## Dataset excerpts
* begin *

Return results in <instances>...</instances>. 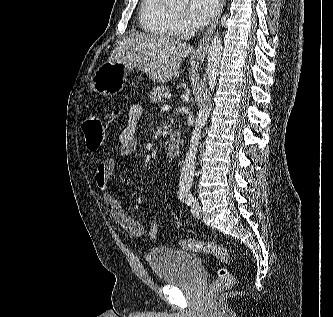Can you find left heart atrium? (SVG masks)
I'll return each mask as SVG.
<instances>
[{"mask_svg": "<svg viewBox=\"0 0 333 317\" xmlns=\"http://www.w3.org/2000/svg\"><path fill=\"white\" fill-rule=\"evenodd\" d=\"M218 0H189L185 12L190 24L196 27L206 25L215 15Z\"/></svg>", "mask_w": 333, "mask_h": 317, "instance_id": "obj_1", "label": "left heart atrium"}]
</instances>
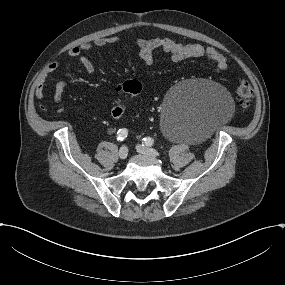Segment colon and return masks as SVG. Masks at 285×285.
<instances>
[{
  "label": "colon",
  "instance_id": "obj_1",
  "mask_svg": "<svg viewBox=\"0 0 285 285\" xmlns=\"http://www.w3.org/2000/svg\"><path fill=\"white\" fill-rule=\"evenodd\" d=\"M120 91L125 95V99L118 102L111 111L114 118H120L125 112L126 100L129 97H135L142 91V84L135 79H129L123 82L120 86ZM253 97V89L249 82L242 81L234 92L235 104L241 107H246Z\"/></svg>",
  "mask_w": 285,
  "mask_h": 285
}]
</instances>
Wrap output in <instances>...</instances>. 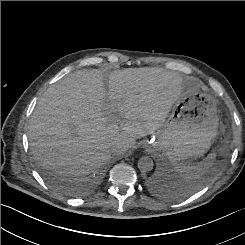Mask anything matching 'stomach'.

* end *

Copy the records exactly, starting at the line that contains "Segment colon and" and continuing through the line that contains "91L125 95V99L118 102L111", with both of those lines included. Leave the pictures out of your answer.

Segment colon and return masks as SVG. Masks at 285×285.
<instances>
[{
  "label": "colon",
  "instance_id": "obj_1",
  "mask_svg": "<svg viewBox=\"0 0 285 285\" xmlns=\"http://www.w3.org/2000/svg\"><path fill=\"white\" fill-rule=\"evenodd\" d=\"M120 91L125 95V99L118 102L111 111L114 118H120L125 112L126 100L129 97H135L142 91V84L135 79H129L123 82L120 86ZM253 97V89L249 82L242 81L234 92L235 104L241 107H246Z\"/></svg>",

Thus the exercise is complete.